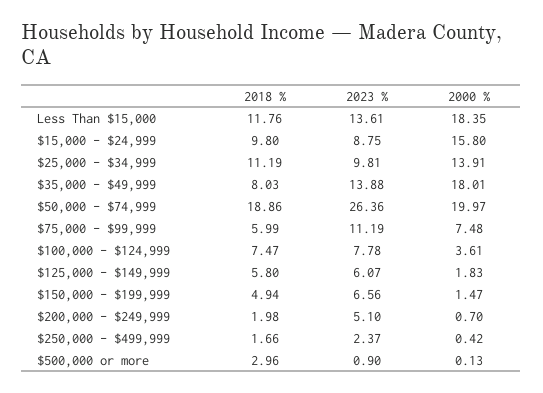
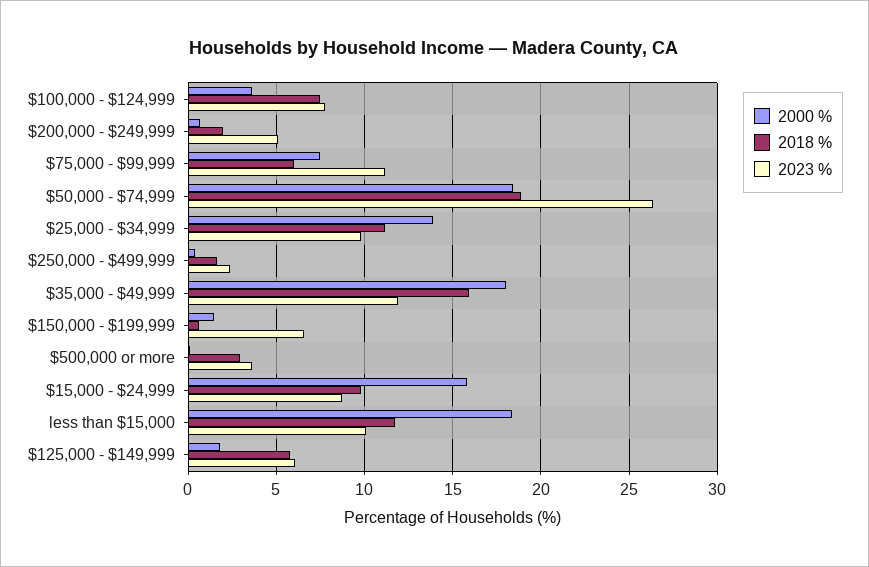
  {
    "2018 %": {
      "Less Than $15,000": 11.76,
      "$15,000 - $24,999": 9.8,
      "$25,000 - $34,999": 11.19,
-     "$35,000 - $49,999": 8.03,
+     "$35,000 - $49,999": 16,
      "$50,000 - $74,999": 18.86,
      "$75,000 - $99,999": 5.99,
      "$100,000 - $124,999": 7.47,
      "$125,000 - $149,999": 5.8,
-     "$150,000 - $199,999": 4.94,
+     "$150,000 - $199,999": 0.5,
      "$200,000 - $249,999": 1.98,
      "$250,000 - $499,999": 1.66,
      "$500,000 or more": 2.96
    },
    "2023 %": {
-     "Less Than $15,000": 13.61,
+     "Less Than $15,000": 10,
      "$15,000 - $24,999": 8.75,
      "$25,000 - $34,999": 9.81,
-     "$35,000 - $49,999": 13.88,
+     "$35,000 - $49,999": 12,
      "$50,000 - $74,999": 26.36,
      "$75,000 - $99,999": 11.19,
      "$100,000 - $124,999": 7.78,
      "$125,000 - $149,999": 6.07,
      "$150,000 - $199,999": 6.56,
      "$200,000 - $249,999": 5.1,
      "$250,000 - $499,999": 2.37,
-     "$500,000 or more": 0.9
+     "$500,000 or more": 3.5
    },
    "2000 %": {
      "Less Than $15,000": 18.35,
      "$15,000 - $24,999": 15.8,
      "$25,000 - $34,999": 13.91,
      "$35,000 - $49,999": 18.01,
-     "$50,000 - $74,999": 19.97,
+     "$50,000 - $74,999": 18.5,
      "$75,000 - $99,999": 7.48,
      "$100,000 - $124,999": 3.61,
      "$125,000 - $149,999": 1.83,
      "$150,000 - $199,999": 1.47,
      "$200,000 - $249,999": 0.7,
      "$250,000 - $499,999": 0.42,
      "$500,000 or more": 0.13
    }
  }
----------
Each line of the entries holding the string "more" should be found and copied.

Result
      "$500,000 or more": 2.96
-     "$500,000 or more": 0.9
+     "$500,000 or more": 3.5
      "$500,000 or more": 0.13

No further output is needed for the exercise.